I imagine having 100% uptime is much harder the bigger a platform is, so did Github grow a lot in the same period?

its not there are scale points where once you hit a critical number you need to re-architect your backend. 1k,10k,1mil, etc. usually these vary based on your app. but they’re usually exponential so once you hit the higher levels it takes much longer to reach the next level.

on top of that you usually by the higher tiers have proper backpressure and signals being sent to the frontend systems to dynamically manage the load generated. so suddenly uptime is much easier.

when you see large repeated failures like this the cause is almost always corporate causing issues.

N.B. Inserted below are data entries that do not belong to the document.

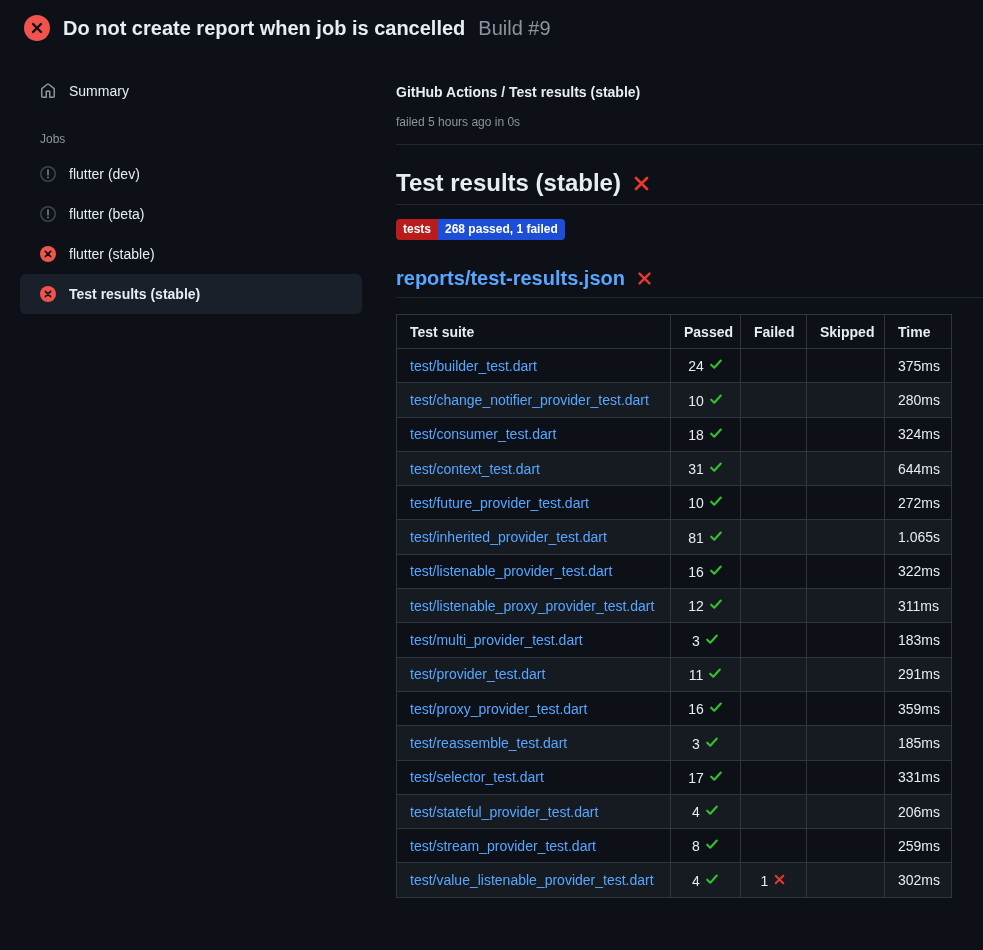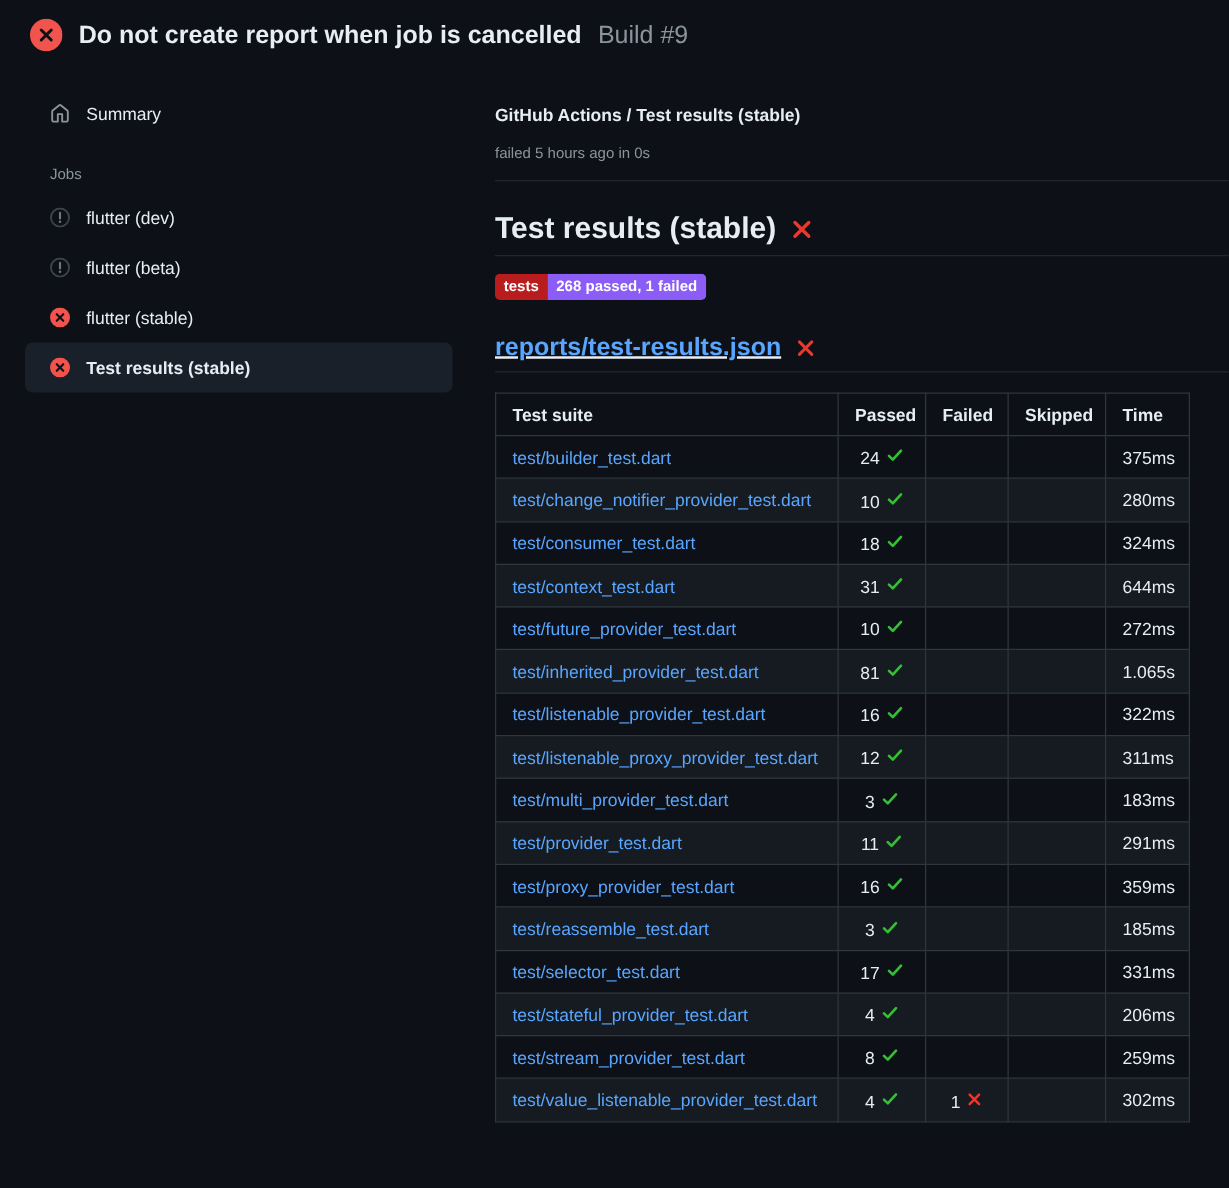--- a/index.html
+++ b/index.html
@@ -168,7 +168,7 @@
 
     <div class="badge">
       <span class="seg" style="background:#b91c1c">tests</span>
-      <span class="seg" style="background:#8b5cf6">268 passed, 1 failed</span>
+      <span class="seg" style="background:#1d4ed8">268 passed, 1 failed</span>
     </div>
 
     <h2 class="report-h2">

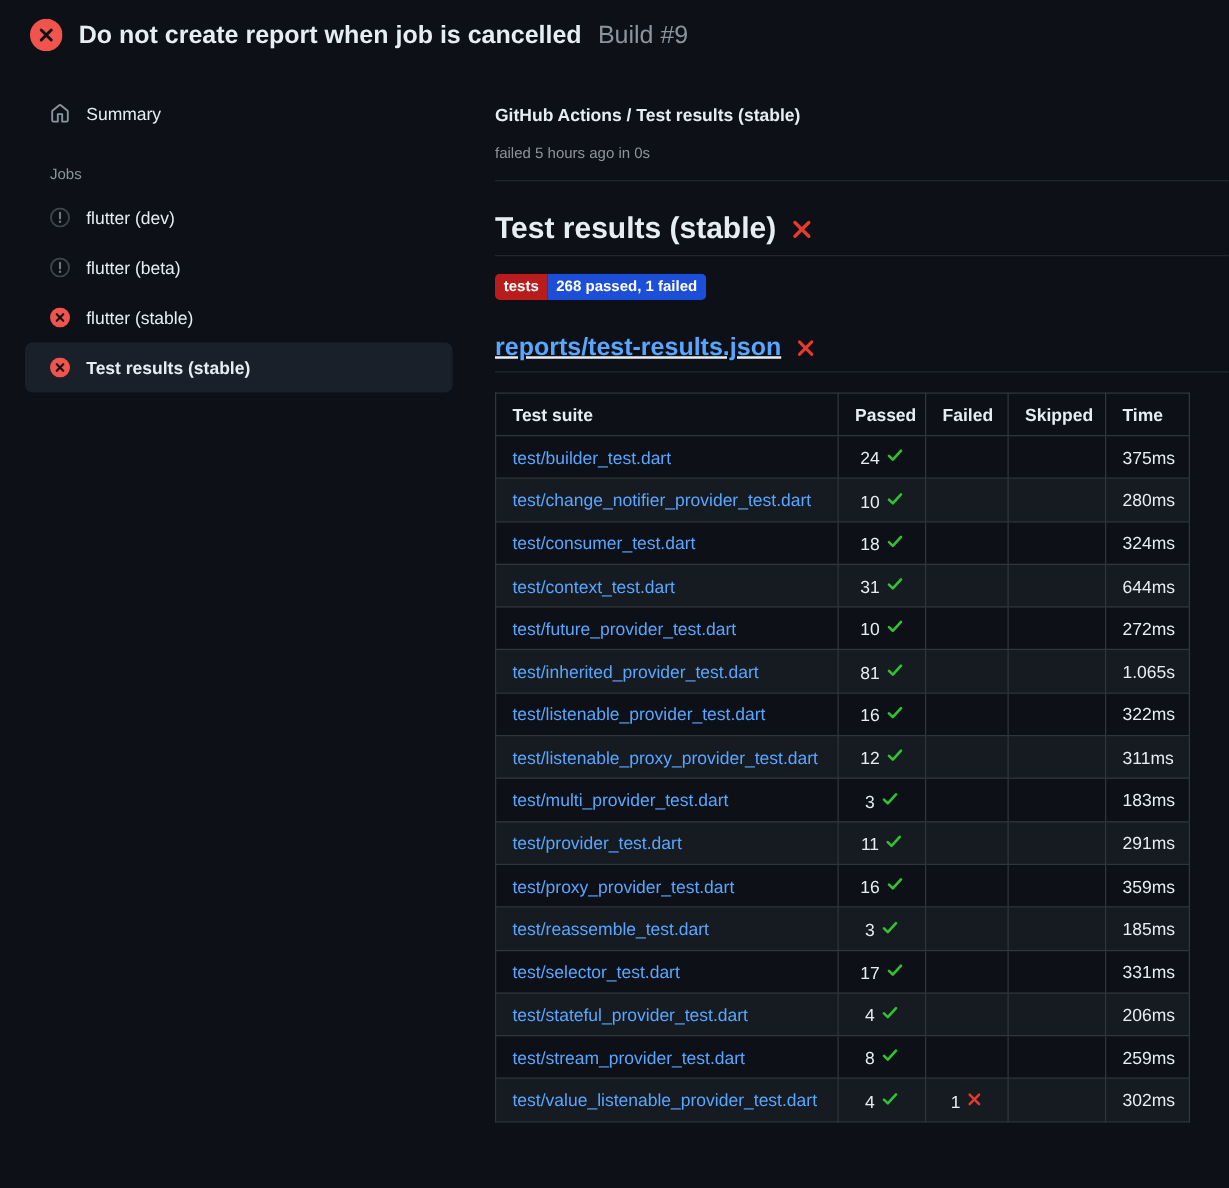--- a/index.html
+++ b/index.html
@@ -59,7 +59,7 @@
   h2.report-h2 {
     margin-top:27px; font-size:20px; font-weight:700;
     display:flex; align-items:center; gap:11px;
-    padding-bottom:7px; border-bottom:1px solid #22272e;text-decoration:underline;
+    padding-bottom:7px; border-bottom:1px solid #22272e;
   }
   h2.report-h2 a { color:#58a6ff; text-decoration:none; }
   .summary-line { margin-top:20px; font-size:14px; color:#e6edf3; }

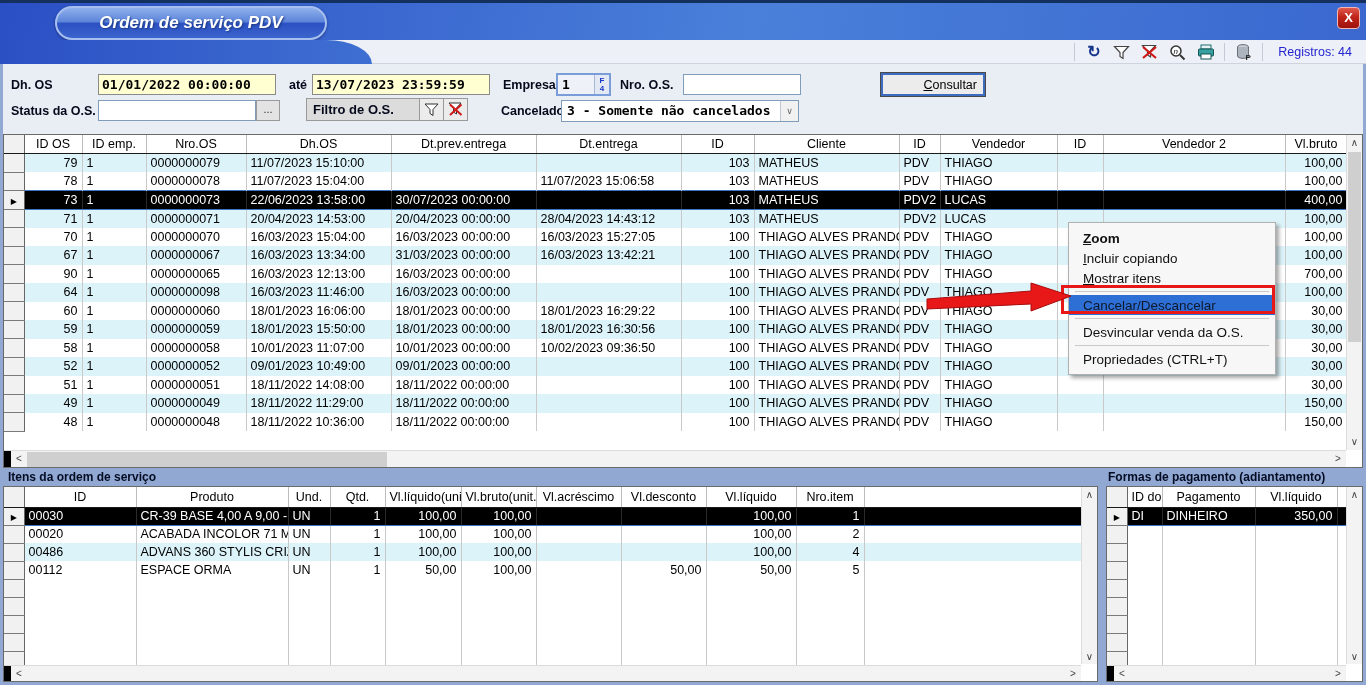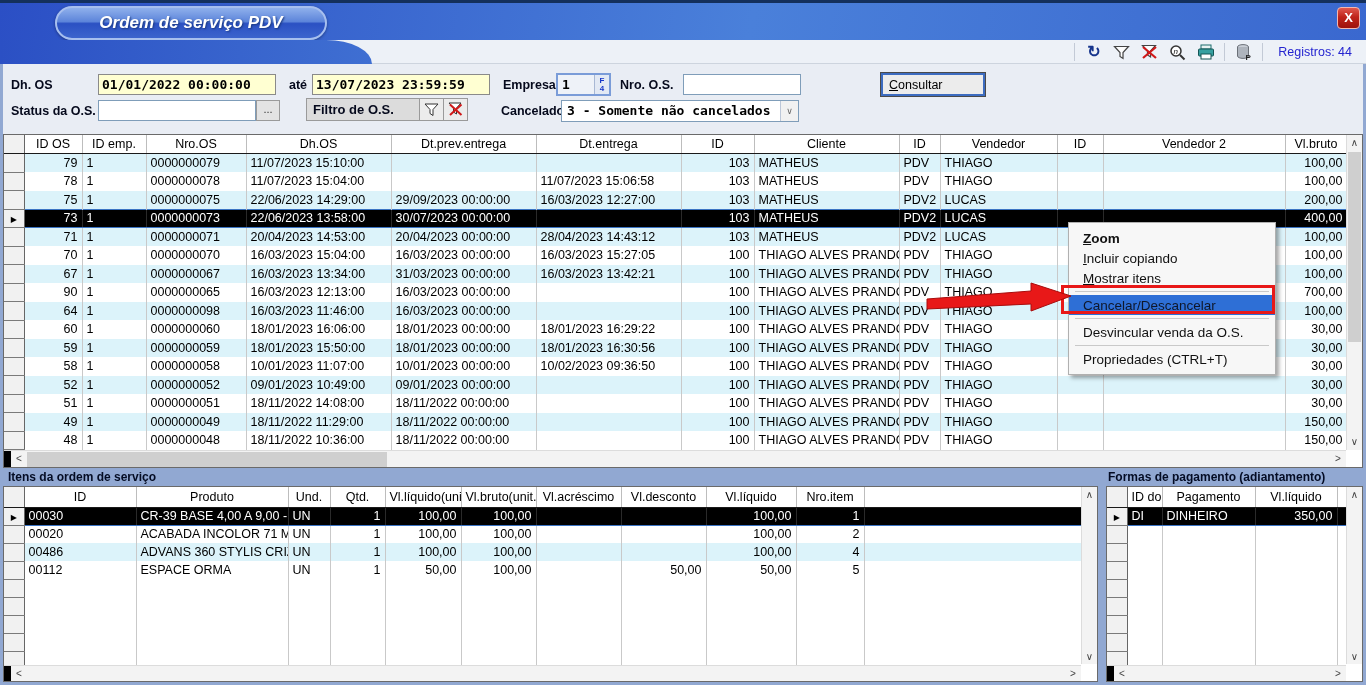--- a/index.html
+++ b/index.html
@@ -41,7 +41,7 @@
   #f4-icon{width:15px;border-left:1px solid #a8b8d4;background:#e2e9f4;display:flex;flex-direction:column;
     align-items:center;justify-content:center;font-size:8px;line-height:8px;font-weight:bold;color:#1535c8;cursor:pointer;}
   #consultar-btn{position:absolute;width:104px;height:23px;background:#ececec;border:2px solid #3d6cc0;outline:1px solid #4a4a4a;
-    font-size:12.5px;text-align:left;line-height:19px;cursor:pointer;}
+    font-size:12.5px;text-align:right;line-height:19px;cursor:pointer;}
   #dots-btn{position:absolute;width:24px;height:21px;background:#e3e3e3;border:1px solid #9a9a9a;font-size:11px;
     text-align:center;line-height:17px;color:#333;cursor:pointer;}
   #filtro-group{position:absolute;display:flex;align-items:stretch;border:1px solid #9a9a9a;background:#dcdcdc;}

reducing engineering budget.
not listening to engineering department on product decisions. (see the recent product manager AI generated commit that got merged and caused a mild uproar of 'co authored by copilot)
rushing nonsense out before its ready.

it this particular case i bet it cutting engineering head count and increase AI slop generated code without proper review by engineers. which ive been hearing a lot more from my engineering friends.